Les États-Unis ont quitté l’Organisation mondiale de la santé jeudi, après une année de préavis. Le départ avait été annoncé par Donald Trump alors qu’il faisait son retour à la Maison Blanche puis notifiée à l’ONU le 22 janvier 2025.
Les États-Unis quittent officiellement l'Organisation mondiale de la santé
Un retrait qui n’est pas sans conséquence pour le pays concernant la surveillance épdémiologique.

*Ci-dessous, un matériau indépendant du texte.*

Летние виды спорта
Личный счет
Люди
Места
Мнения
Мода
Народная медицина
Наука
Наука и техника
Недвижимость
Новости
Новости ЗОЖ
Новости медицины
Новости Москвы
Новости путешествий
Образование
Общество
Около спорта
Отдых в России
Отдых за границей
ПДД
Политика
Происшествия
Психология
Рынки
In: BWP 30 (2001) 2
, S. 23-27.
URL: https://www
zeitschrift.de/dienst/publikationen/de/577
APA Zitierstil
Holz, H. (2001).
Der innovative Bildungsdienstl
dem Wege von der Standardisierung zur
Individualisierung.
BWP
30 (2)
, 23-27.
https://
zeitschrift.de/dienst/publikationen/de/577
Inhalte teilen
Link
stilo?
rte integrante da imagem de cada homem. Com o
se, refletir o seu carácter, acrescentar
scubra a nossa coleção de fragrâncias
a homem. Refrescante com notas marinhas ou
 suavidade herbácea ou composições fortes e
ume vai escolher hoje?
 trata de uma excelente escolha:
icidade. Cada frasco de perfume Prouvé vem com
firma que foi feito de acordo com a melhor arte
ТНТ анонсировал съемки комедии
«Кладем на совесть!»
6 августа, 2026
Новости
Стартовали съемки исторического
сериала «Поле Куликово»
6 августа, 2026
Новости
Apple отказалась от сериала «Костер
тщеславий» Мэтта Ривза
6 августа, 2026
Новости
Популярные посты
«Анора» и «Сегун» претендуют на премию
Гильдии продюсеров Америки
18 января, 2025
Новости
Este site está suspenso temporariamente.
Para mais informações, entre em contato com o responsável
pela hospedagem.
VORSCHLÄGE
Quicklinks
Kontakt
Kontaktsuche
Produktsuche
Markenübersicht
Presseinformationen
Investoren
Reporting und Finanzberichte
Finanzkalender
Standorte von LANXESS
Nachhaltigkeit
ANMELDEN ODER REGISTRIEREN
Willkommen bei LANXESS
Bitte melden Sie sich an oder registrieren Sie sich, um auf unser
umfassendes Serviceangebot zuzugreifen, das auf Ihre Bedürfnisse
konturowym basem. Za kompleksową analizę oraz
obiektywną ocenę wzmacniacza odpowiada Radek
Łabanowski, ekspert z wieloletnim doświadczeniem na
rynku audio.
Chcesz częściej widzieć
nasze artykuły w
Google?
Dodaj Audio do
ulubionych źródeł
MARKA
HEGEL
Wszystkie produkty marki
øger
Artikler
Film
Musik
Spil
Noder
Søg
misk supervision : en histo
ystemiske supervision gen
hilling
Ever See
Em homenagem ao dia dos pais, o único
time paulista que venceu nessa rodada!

''La santé mondiale relève de la politique nationale et de la sécurité nationale. C'est une question de sécurité nationale, car l'Organisation mondiale de la santé joue un rôle essentiel dans la surveillance des maladies, la mise à jour des normes vaccinales, le partage des données, etc. Sans cela, les États-Unis sont vulnérables : nous sommes vulnérables aux pandémies, nous sommes vulnérables aux maladies infectieuses qui peuvent se propager ici, en Amérique. Lorsque nous nous retirons, lorsque les États-Unis se retirent, nous sommes moins préparés, nous sommes littéralement moins préparés à une pandémie, nous avons moins accès aux données essentielles qui peuvent éclairer notre politique de santé publique. C'est pour ces raisons que nous devenons plus vulnérables aux menaces d'une future pandémie.'', explique Omer Awan, expert en santé publique.
L’expert a en outre averti que le retrait des États-Unis n'arrêterait pas les activités de l'OMS, mais réduirait considérablement l'influence américaine dans les affaires sanitaires mondiales.
'' Nous perdrons considérablement notre influence et de nombreux autres pays ne nous considéreront plus comme une puissance mondiale en matière de santé. La politique mondiale en matière de santé ne s'arrête pas lorsque les États-Unis se retirent de l'Organisation mondiale de la santé. Notre influence s'arrête lorsque nous nous retirons de l'Organisation mondiale de la santé.'', ajoute l'expert.
Le départ des États-Unis prive l’OMS de 18 % de son budget.